- **Sayfa metni**:
^^^^^^^^^^^^^^^^
Çanakkale ve yeni emperyalizm

Çanakkale ve yeni emperyalizm

Çanakkale Zaferi, Türk tarihinin en önemli ve anlamlı zaferlerindendir. Tüm yokluğa ve zorluğa rağmen, önce deniz savaşlarında, ardından da kara savaşlarında elde edilen zafer ile ulusça ne kadar övünsek azdır.
Bugün Çanakkale Deniz Zaferinin 104.yıldönümüdür.
İngiliz ve Fransız donanması ortaklaşa olarak tam 308 savaş ve nakliye gemisi ile Çanakkale boğazını geçmek, İstanbul’u almak, Osmanlının teslim olmasını sağlayarak, Rusya’da Bolşeviklere karşı Çarlık rejimine yardım götürmek istiyorlardı.
18 Mart 1915’de müttefik donanmaya” dur” dedik.
‘Çanakkale geçilmez’ dedik…
Geldikleri gibi geri gönderdik.
38 gün sonra 25 Nisan 1915 sabahında İngiliz ve Fransız kuvvetleri sömürgelerinden de getirdikleri askerler ile çıkarma yapmaya başladılar.
Seddülbahir’den karaya çıkacaklar ve Gelibolu üzerinden kara yolu ile İstanbul’a ulaşacaklardı.
Bu defa karşılarına Mustafa Kemal çıktı.
Yine tüm yokluğa, yoksulluğa ve zorluğa rağmen; Arıburnu zaferi, 1. Ve 2. Anafartalar Zaferi ile Conkbayırı Zaferi kazanıldı.
Mustafa Kemal hem gazi oldu hem de “Anafartalar kahramanı” olarak tarihe geçti.
Emperyalizm yenildi.
Kurtuluş Savaşımızın önsözü yazıldı. Mustafa Kemal, Çanakkale Savaşlarındaki başarısı ile Milli mücadelemizin de lideri oldu.
“Mülk arazi” yerine vatan bilinci, yurt bilinci arttı ki bu bilinç, Kurtuluş Savaşımızın da başarıya ulaşmasında etkili olmuştur.
Ve Türkiye Cumhuriyetinin kurulmasında da…
Türkiye Cumhuriyetinin tam bağımsızlık ve ulusal egemenlik temeli üzerinde kurulması da; Çanakkale’de başlayan ve Kurtuluş Savaşımız ile devam eden sürecin sonucudur.
***
Emperyalizm, ulusal egemenlik ve tam bağımsızlık temelinde Mustafa Kemal tarafından kurulmuş olan Türkiye Cumhuriyetine karşı hiçbir zaman niyetinden vazgeçmedi!
^^^^^^^^^^^^^^^^
- **Görev açıklaması**:
Çanakkale metnine göre İngiliz ve Fransız donanması boğazı geçmek için kaç gemi kullandı?

- **Veri kesiti**:
^^^^^^^^^^^^^^^^
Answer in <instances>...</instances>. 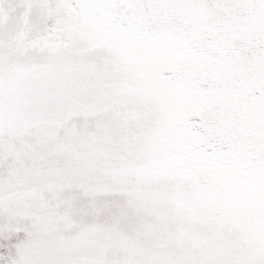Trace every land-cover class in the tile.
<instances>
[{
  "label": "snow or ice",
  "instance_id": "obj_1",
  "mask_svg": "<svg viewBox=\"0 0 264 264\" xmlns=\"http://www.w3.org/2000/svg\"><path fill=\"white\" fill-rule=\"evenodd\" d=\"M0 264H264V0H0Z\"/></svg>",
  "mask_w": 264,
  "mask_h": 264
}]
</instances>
^^^^^^^^^^^^^^^^
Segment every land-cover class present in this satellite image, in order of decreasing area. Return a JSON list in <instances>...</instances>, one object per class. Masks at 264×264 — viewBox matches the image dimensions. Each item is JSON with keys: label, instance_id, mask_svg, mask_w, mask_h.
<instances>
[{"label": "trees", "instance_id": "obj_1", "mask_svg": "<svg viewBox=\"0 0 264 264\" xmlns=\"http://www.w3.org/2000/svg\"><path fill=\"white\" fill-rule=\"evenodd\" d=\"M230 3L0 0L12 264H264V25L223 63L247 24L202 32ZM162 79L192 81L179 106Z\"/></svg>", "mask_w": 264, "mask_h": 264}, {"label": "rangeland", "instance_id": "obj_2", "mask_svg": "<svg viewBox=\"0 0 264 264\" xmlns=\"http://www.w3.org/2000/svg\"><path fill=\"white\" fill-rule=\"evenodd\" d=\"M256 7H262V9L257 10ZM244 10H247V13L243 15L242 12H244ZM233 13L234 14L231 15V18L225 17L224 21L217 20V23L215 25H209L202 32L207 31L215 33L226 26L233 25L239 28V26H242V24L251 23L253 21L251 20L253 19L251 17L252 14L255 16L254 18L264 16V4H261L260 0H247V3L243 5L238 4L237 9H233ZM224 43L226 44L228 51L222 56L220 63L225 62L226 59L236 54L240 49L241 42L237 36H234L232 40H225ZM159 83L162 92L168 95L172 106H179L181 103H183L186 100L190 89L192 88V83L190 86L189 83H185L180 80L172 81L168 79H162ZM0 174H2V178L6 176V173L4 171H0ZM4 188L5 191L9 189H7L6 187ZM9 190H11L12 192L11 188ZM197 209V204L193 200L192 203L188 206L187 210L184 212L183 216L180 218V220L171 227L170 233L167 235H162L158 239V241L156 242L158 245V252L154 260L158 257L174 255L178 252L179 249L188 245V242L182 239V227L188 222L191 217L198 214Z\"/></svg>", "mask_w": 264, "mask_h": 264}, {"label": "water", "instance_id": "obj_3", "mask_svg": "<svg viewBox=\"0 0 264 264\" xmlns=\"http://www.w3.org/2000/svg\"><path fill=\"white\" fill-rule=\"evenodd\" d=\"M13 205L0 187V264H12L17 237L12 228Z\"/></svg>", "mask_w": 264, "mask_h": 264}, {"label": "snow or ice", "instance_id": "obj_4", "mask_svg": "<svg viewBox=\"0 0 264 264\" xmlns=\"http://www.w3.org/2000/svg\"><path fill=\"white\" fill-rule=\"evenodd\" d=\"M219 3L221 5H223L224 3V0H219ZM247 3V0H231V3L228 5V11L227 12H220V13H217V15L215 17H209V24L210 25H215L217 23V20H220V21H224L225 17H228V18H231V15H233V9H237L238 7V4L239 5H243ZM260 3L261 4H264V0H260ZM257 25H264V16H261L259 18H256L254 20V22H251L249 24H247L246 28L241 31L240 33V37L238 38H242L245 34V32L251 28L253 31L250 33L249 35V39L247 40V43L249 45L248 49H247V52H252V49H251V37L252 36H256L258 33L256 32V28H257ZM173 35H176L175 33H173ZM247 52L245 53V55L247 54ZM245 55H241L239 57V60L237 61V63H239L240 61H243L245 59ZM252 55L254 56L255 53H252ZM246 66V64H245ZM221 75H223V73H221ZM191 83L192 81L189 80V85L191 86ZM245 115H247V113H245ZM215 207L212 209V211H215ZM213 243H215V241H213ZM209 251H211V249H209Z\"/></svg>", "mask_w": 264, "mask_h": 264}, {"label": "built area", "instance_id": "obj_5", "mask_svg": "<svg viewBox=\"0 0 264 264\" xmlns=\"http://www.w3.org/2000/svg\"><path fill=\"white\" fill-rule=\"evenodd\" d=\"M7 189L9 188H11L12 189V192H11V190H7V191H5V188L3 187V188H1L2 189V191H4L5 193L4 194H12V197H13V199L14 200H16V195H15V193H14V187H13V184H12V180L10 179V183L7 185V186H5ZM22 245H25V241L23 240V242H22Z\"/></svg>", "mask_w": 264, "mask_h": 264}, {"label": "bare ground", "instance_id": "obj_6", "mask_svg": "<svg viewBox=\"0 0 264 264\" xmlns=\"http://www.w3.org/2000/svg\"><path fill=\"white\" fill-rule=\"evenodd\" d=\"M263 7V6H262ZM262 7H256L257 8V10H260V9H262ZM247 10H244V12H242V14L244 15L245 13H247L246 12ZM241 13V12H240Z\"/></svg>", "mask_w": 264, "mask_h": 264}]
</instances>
^^^^^^^^^^^^^^^^
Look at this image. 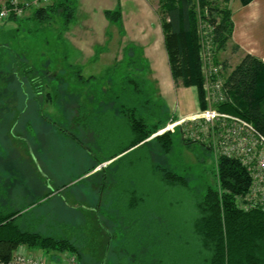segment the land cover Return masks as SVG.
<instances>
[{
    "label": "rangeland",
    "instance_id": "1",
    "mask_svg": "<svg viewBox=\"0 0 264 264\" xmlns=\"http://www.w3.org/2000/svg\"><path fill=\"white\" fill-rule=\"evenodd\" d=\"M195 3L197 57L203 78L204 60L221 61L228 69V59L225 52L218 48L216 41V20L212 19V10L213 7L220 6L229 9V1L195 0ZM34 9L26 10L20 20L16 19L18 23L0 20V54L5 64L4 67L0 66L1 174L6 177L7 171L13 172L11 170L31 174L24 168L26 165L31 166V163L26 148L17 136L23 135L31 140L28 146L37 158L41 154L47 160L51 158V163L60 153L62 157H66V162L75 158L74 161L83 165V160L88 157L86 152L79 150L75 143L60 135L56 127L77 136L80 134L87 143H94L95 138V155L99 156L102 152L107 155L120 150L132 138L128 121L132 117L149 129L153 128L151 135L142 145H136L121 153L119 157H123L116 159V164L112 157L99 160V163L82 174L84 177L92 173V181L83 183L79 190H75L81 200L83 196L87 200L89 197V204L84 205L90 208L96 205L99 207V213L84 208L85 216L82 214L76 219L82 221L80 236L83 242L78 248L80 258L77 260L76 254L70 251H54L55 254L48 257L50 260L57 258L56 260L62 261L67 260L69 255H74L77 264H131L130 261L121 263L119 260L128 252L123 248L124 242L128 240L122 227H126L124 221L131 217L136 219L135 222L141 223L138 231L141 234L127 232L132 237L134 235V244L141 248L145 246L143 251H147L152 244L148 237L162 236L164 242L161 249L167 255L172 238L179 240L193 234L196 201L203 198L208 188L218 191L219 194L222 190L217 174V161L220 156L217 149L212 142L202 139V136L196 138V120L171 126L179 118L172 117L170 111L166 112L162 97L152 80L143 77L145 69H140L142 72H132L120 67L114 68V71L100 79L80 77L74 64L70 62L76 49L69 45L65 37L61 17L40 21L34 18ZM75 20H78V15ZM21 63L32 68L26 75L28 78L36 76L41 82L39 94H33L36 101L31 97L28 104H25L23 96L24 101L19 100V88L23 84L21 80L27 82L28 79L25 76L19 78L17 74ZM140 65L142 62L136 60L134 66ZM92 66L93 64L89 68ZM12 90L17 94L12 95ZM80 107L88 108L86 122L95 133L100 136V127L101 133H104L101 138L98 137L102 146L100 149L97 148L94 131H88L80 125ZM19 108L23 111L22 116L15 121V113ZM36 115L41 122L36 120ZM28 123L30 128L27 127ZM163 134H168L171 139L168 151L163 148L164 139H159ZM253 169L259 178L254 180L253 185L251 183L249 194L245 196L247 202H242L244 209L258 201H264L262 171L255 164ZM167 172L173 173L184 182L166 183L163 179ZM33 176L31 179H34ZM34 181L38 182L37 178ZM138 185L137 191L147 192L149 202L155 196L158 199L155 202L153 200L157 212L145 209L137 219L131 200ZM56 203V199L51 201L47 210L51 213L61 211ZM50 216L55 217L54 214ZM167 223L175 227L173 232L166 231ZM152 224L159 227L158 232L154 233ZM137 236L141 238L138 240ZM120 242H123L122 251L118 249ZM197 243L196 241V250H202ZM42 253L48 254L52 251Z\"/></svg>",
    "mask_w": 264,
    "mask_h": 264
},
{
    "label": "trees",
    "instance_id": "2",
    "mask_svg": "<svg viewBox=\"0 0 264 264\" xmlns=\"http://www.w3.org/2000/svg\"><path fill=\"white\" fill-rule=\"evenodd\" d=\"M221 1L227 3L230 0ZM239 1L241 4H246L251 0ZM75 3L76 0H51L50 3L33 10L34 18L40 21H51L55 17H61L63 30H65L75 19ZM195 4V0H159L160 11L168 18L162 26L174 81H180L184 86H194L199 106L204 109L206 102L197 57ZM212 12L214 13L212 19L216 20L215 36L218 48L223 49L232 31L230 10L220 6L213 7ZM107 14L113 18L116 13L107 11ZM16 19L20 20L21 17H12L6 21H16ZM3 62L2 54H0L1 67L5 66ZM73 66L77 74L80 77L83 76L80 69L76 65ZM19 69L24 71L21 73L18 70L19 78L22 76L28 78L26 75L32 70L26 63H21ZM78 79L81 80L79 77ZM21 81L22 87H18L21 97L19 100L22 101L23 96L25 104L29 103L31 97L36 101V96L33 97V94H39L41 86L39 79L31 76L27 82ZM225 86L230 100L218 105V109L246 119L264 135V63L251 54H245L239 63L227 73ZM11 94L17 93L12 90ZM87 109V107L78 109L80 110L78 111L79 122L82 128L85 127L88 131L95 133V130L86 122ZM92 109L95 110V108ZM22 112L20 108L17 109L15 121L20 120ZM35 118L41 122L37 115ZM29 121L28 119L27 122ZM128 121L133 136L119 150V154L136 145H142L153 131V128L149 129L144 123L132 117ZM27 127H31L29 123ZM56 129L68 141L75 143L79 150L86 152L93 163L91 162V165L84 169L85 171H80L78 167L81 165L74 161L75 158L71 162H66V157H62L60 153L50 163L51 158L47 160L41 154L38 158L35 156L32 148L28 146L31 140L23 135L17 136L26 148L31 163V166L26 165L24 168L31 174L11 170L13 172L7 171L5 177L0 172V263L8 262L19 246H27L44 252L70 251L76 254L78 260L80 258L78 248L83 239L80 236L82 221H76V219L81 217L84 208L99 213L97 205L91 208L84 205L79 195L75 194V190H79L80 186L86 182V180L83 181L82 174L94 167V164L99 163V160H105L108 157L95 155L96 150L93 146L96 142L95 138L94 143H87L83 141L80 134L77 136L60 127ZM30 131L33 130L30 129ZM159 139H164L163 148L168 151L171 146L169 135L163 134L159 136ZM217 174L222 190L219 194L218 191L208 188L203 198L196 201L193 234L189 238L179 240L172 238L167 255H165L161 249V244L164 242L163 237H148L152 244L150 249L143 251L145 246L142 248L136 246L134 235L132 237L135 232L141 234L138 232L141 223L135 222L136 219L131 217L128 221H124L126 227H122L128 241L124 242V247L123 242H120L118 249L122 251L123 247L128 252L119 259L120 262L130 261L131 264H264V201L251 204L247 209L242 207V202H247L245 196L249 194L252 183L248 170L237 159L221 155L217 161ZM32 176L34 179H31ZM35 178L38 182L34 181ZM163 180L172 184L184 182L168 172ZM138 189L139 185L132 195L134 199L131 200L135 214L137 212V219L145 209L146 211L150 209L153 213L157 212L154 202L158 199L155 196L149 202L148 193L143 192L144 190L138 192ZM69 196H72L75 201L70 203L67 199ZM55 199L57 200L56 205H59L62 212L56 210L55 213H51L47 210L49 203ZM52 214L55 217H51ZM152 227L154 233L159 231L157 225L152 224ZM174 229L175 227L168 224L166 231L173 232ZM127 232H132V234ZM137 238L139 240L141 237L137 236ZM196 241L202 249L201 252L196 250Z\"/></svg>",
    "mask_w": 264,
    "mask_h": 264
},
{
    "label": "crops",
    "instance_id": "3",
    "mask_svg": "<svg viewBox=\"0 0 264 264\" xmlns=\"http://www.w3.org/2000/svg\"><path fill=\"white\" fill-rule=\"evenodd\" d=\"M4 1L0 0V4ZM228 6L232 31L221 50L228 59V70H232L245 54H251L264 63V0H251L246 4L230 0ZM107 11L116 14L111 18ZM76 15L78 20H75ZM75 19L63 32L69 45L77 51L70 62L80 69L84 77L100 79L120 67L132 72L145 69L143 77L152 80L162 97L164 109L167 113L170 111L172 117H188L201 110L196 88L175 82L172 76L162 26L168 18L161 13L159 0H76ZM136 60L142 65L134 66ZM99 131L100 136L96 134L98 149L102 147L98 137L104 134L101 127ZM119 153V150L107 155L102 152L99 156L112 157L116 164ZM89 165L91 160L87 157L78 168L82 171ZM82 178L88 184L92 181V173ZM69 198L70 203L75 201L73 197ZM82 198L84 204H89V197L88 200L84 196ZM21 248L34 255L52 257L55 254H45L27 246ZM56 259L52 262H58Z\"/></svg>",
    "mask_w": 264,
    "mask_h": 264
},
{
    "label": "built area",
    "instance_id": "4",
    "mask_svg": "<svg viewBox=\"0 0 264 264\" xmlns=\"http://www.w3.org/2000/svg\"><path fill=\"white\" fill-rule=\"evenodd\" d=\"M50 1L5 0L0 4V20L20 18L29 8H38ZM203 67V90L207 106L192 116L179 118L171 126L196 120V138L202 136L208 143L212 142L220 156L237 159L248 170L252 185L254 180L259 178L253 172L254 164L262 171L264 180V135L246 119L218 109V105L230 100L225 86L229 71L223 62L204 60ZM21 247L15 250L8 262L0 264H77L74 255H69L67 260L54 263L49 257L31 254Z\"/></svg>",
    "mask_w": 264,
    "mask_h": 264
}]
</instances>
^^^^^^^^^^^^^^^^
- **Görevin çözümü**:
Toplam 308 savaş ve nakliye gemisi.